<\body> Stories in America: Former EPA Republican Chiefs Slam Bush's 'Environmental' Policies

Thursday, January 19, 2006

Former EPA Republican Chiefs Slam Bush's 'Environmental' Policies

From the Washington Post:
Six former heads of the Environmental Protection Agency _ five Republicans and one Democrat _ accused the Bush administration Wednesday of neglecting global warming and other environmental problems.

"I don't think there's a commitment in this administration," said Bill Ruckelshaus, who was EPA's first administrator when the agency opened its doors in 1970 under President Nixon and headed it again under President Reagan in the 1980s.

Russell Train, who succeeded Ruckelshaus in the Nixon and Ford administrations, said slowing the growth of "greenhouse" gases isn't enough.

"We need leadership, and I don't think we're getting it," he said at an EPA-sponsored symposium centered around the agency's 35th anniversary. "To sit back and just push it away and say we'll deal with it sometime down the road is dishonest to the people and self-destructive."

All the former administrators and the EPA's current chief, Stephen Johnson, raised their hands when asked whether they believe global warming is a real problem _ and again when asked if humans bear significant blame.

Agency heads during five Republican administrations, including the current one, criticized the Bush White House for what they described as a failure of leadership.

Defending his boss, Johnson said the current administration has spent $20 billion on research and technology to combat climate change after President Bush rejected mandatory controls on carbon dioxide, the chief gas blamed for trapping heat in the atmosphere like a greenhouse.

Bush also kept the United States out of the Kyoto international treaty to reduce greenhouse gases globally, saying it would harm the U.S. economy, after many of the accord's terms were negotiated by the Clinton administration.

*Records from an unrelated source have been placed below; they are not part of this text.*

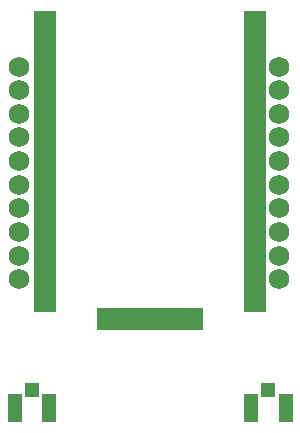
<source format=gts>
G04*
G04 #@! TF.GenerationSoftware,Altium Limited,Altium Designer,19.1.5 (86)*
G04*
G04 Layer_Color=8388736*
%FSLAX25Y25*%
%MOIN*%
G70*
G01*
G75*
%ADD14R,0.04737X0.04934*%
%ADD15R,0.04934X0.09461*%
%ADD16R,0.07575X0.05575*%
%ADD17R,0.05575X0.07575*%
%ADD18C,0.06800*%
D14*
X313681Y217028D02*
D03*
X392421D02*
D03*
D15*
X319488Y211024D02*
D03*
X307874D02*
D03*
X386614D02*
D03*
X398228D02*
D03*
D16*
X388000Y341000D02*
D03*
Y336000D02*
D03*
Y331000D02*
D03*
Y326000D02*
D03*
Y321000D02*
D03*
Y316000D02*
D03*
Y311000D02*
D03*
Y306000D02*
D03*
Y301000D02*
D03*
Y296000D02*
D03*
Y291000D02*
D03*
Y286000D02*
D03*
Y281000D02*
D03*
Y276000D02*
D03*
Y271000D02*
D03*
Y266000D02*
D03*
Y261000D02*
D03*
Y256000D02*
D03*
Y251000D02*
D03*
Y246000D02*
D03*
X318000Y341000D02*
D03*
Y336000D02*
D03*
Y331000D02*
D03*
Y326000D02*
D03*
Y321000D02*
D03*
Y316000D02*
D03*
Y311000D02*
D03*
Y306000D02*
D03*
Y301000D02*
D03*
Y296000D02*
D03*
Y291000D02*
D03*
Y286000D02*
D03*
Y281000D02*
D03*
Y276000D02*
D03*
Y271000D02*
D03*
Y266000D02*
D03*
Y261000D02*
D03*
Y256000D02*
D03*
Y251000D02*
D03*
Y246000D02*
D03*
D17*
X368000Y241000D02*
D03*
X363000D02*
D03*
X358000D02*
D03*
X353000D02*
D03*
X348000D02*
D03*
X343000D02*
D03*
X338000D02*
D03*
D18*
X309500Y325000D02*
D03*
Y317126D02*
D03*
Y309252D02*
D03*
Y301378D02*
D03*
Y293504D02*
D03*
Y285630D02*
D03*
Y277756D02*
D03*
Y269882D02*
D03*
Y262008D02*
D03*
Y254134D02*
D03*
X396100D02*
D03*
Y262008D02*
D03*
Y269882D02*
D03*
Y277756D02*
D03*
Y285630D02*
D03*
Y293504D02*
D03*
Y301378D02*
D03*
Y309252D02*
D03*
Y317126D02*
D03*
Y325000D02*
D03*
M02*

</source>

"I know from the president on down, he is committed," Johnson said. "And certainly his charge to me was, and certainly our team has heard it: 'I want you to accelerate the pace of environmental protection. I want you to maintain our economic competitiveness.' And I think that's really what it's all about."

His predecessors disagreed. Lee Thomas, Ruckelshaus's successor in the Reagan administration, said that "if the United States doesn't deal with those kinds of issues in a leadership role, they're not going to get dealt with. So I'm very concerned about this country and this agency."

1 Comments:

At 1/19/2006 10:00 AM, Anonymous Anonymous said...

So, they all raised their hands when asked if they thought humans were to blame, eh?

Yeah? Well, what about the TREES, dammit!!

http://www.guardian.co.uk/climatechange/story/0,12374,1684378,00.html?gusrc=rss

Treacherous barky bastard trees. Sure, in winter they look all sad -- aged arched fingers beseeching the sun. But they just can’t wait till spring when they start spewing their murderous poison gas. Naz-Trees, I call ‘em.